For 2019 it will be awarded to “myself” , the place where all peace has to start.

For 2020 it will be awarded to “traffic lights” for its crucial task is preventing all kinds of collisions and disputes.

For 2021 it will be awarded to “Rainbows” for suggesting a kind of society which unifies all kinds.

For 2022 it will be awarded to “wimps” who are brave enough to embrace the path of nonconflict against intimidation and aggresison.

For 2022 a joint award will be given to   “cannabis” for promoting the cause of indifference to conflict.

For 2023 it will be awarded to “Martin Luther King” because there’s nothing wrong with repeating oneself sometimes.

For 2024 a joint award will be given to “mouthwash and underarm deodorant” for helping people to get closer.

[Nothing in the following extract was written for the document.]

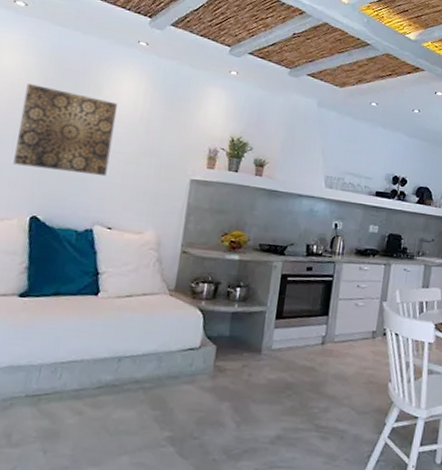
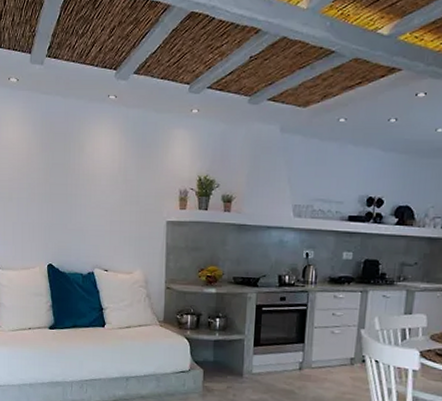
wall art: present [13,83,118,177] -> none [28,151,99,226]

I realize that with this year’s  award, the Nobel committee has made a clever  and interesting point about the benefits of international bodies. But the main purpose of awards is  to identify and reward extraordinary individuals. You are squandering this real value of an award when you try to reward  institutions  rather than individuals. Individuals are the ones who actually  fight for these concepts. They are outgunned and underfunded. Their individual struggles matter, and awards can help expose these struggles  to a wider audience and raise the status of these people in their own society. Peacemakers, contrary to what you might think, rarely make the news; they rarely work with a sizable PR budget, and frankly they don’t often “win” (even if ultimately their point of view ends up prevailing over the long term).